2) your advocates start to lapse into neutrality. nobody wants to deliver positive word-of-mouth on a (potentially) bad brand, so often they won't say anything at all about it. if pushed, they'll go with something like, "yeah, i looked around at a bunch of different options, and this is what i ended up with. it's ok."
3) your advocates start to reverse polarity. it's hard to believe this can happen, but it does. when confronted with lots of bad examples from their community on whatever the brand in question is, the former advocate will begin looking for things that aren't yet wrong with the product/service ... but maybe all of a sudden it's not quite as good as he/she thought it would be. and when asked (and sometimes, even when not prompted), the person will say something like, "you know, i got this thing and i really regret my decision."
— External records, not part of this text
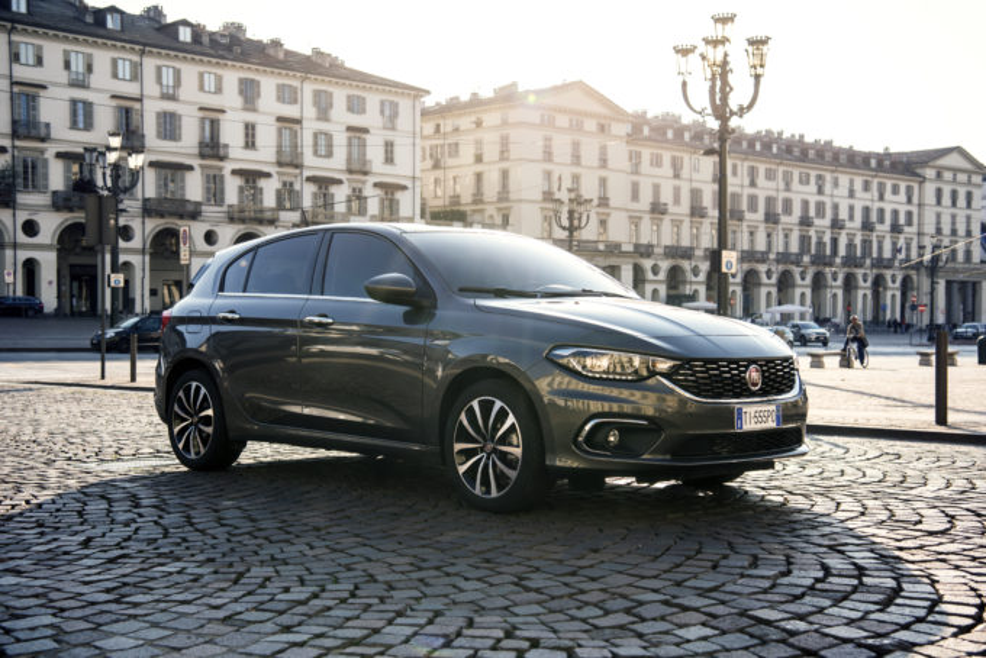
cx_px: 493
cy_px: 329
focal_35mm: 48
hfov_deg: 41.1
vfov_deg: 28.1
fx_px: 1315
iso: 200
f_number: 5.6
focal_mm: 48
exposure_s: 1/500
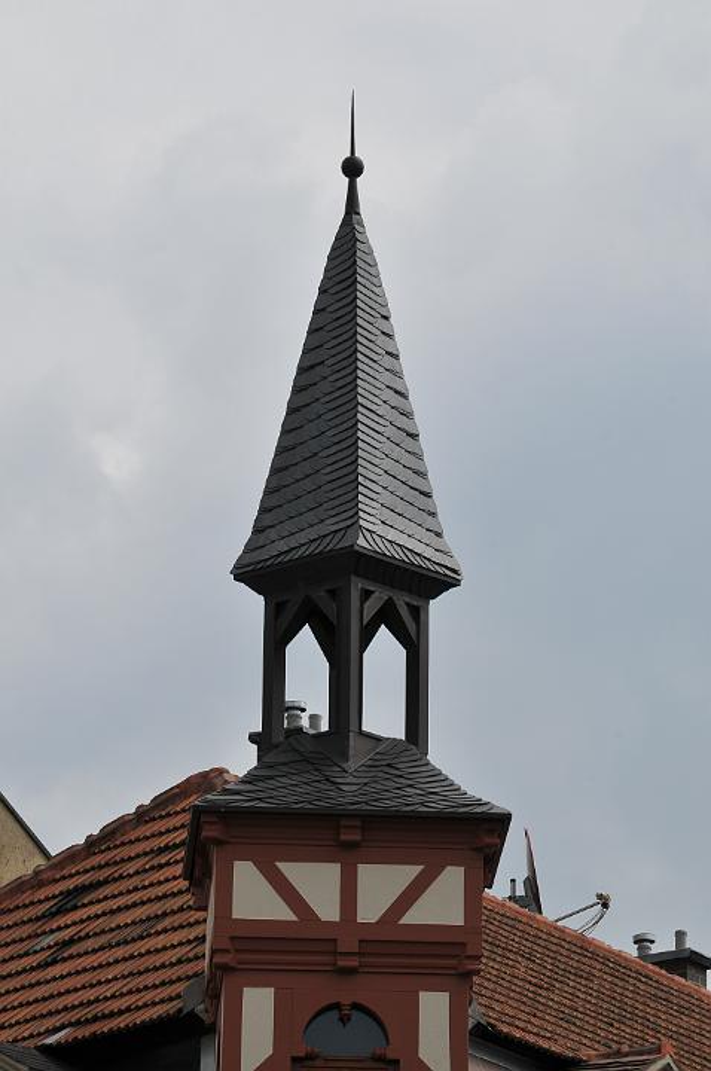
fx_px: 6684
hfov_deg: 6.1
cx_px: 356
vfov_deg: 9.2
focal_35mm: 225
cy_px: 536
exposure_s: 1/320
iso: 200
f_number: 18
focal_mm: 150
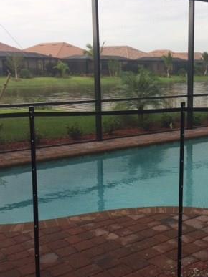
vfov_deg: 39.7
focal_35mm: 48
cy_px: 139
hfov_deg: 29.1
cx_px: 184
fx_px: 385
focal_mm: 4.15
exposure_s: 1/423
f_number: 2.2
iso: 32
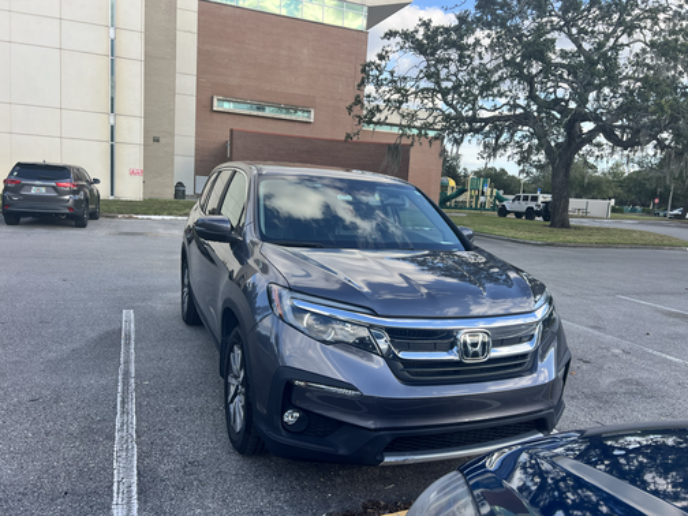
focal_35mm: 26
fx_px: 517
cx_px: 344
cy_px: 258
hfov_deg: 67.3
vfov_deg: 53.1
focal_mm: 5.7
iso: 50
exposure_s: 1/965
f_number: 1.5
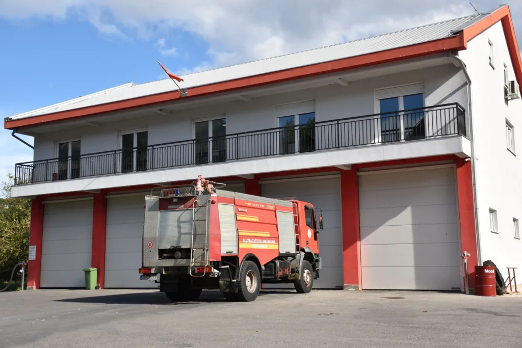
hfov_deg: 43.6
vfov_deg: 29.9
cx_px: 261
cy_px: 174
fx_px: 653
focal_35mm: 45
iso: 250
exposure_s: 1/1600
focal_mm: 30
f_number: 4.5
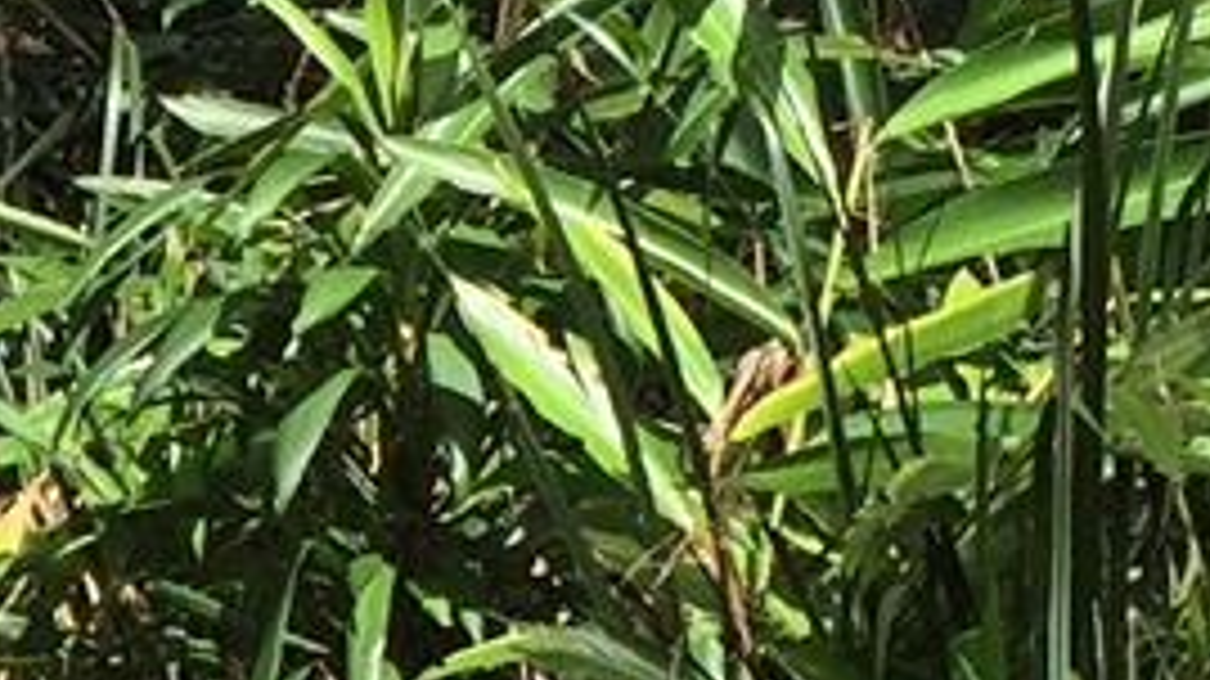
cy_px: 1180
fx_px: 6157
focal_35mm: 192
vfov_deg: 6.2
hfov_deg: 11.0
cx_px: -297
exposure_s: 1/732
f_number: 2.2
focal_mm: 4.15
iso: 32
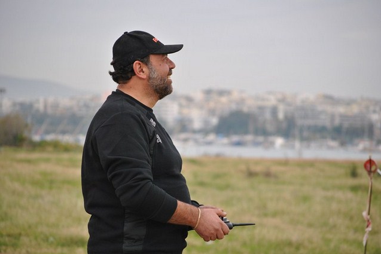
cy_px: 128
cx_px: 191
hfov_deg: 13.3
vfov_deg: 8.9
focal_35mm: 154
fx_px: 1630
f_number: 4.5
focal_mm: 102
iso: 200
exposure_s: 1/200
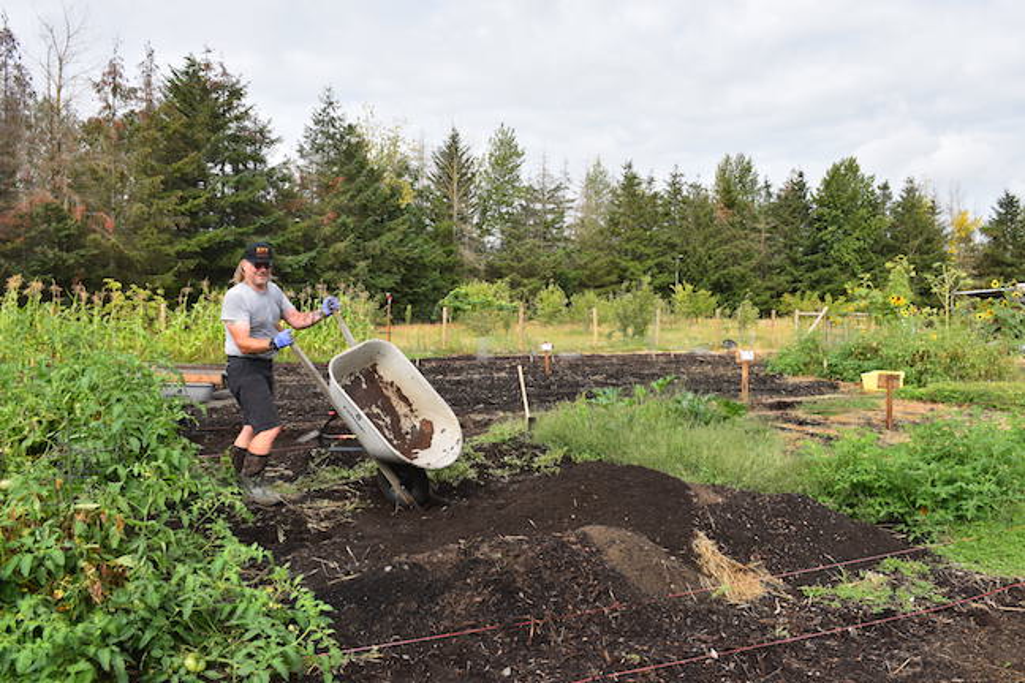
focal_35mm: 28
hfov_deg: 65.5
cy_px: 342
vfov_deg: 46.4
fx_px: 797
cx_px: 512
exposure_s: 1/320
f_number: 9
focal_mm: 28
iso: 200
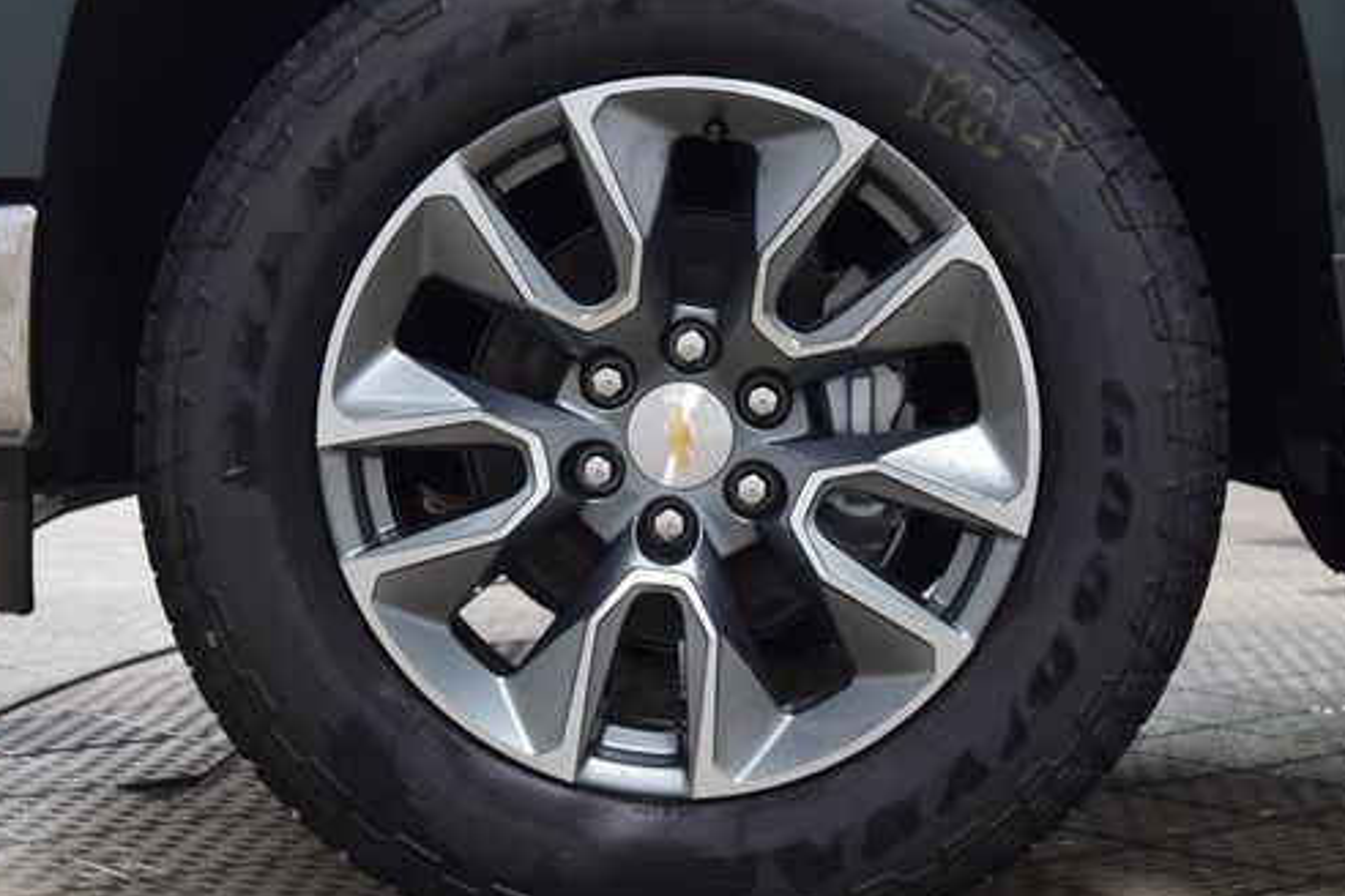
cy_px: 422
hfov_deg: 26.0
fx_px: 2914
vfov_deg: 17.5
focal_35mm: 78
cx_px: 708
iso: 640
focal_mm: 40
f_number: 6.3
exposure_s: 1/15
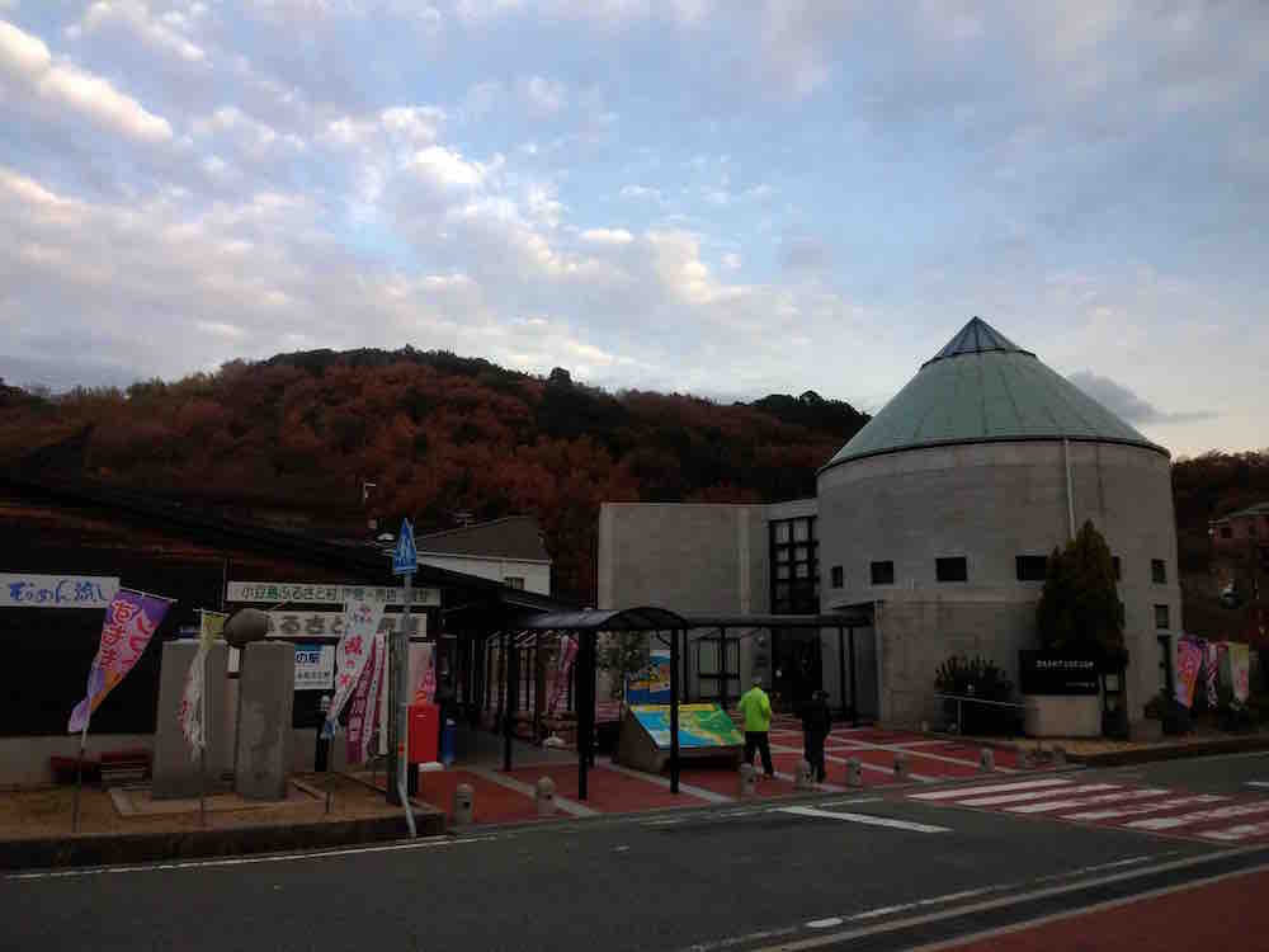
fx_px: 990
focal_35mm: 27
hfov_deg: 65.3
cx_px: 634
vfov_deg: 51.4
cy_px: 476
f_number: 2.4
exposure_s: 1/100
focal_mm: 2.87
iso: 50
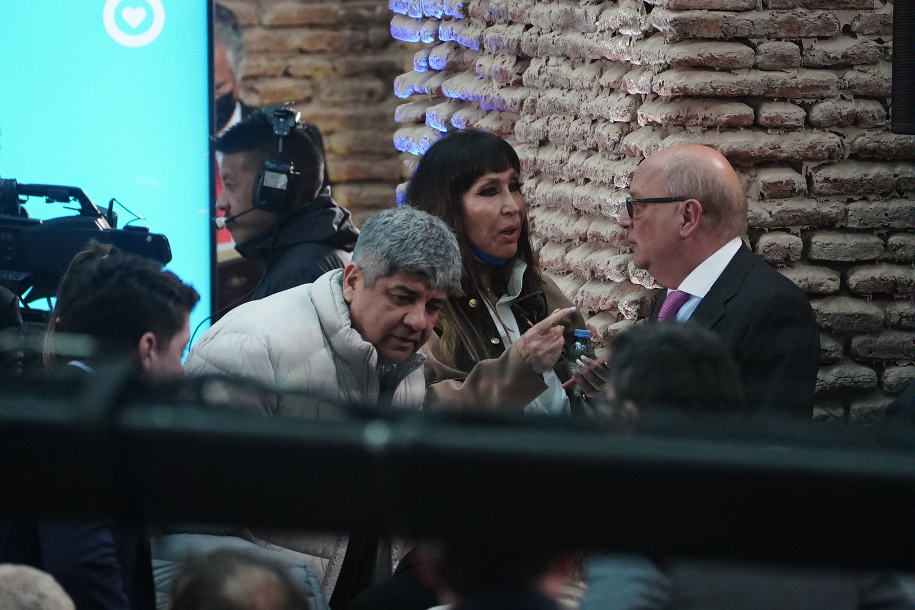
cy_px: 305
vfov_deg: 2.3
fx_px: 15249
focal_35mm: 600
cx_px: 458
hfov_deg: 3.4
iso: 8000
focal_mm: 400
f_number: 5.6
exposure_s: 1/640
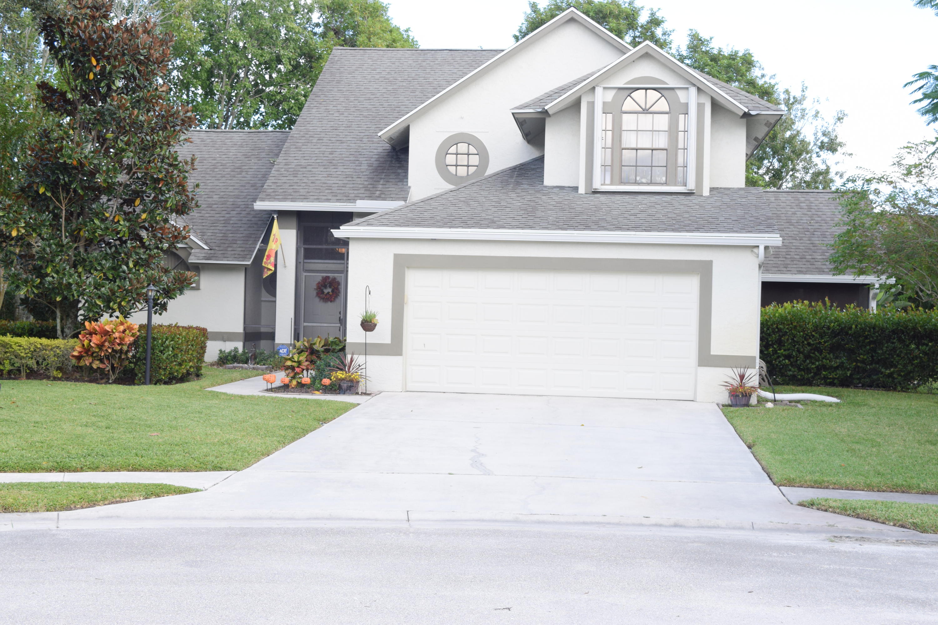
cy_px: 312
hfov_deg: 38.9
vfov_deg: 26.5
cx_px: 469
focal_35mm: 51
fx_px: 1329
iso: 400
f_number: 7.1
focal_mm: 34
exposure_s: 1/200
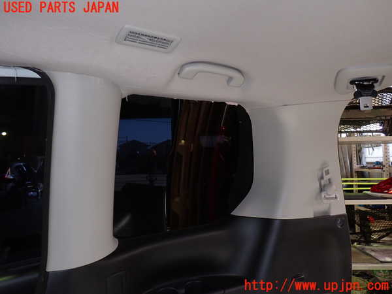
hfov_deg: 60.0
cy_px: 147
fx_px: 340
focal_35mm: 30
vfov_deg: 46.8
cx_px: 196
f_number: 2.3
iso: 200
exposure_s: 1/30
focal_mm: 5.4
these conversations between friends matter more than any other element of the marketing mix. don't believe me? read andy sernovitz. read chris brogan and julien smith's "trust agents." think about times (and be honest) when your mind about something got changed, not because of something that actually happened to you but because of something somebody else said about what happened to them.
net net: don't set your advocates up to fail by delivering great experiences to a select few while you treat the rest of your target poorly. otherwise, when the advocates come calling, they'll find the shades drawn, and nobody home.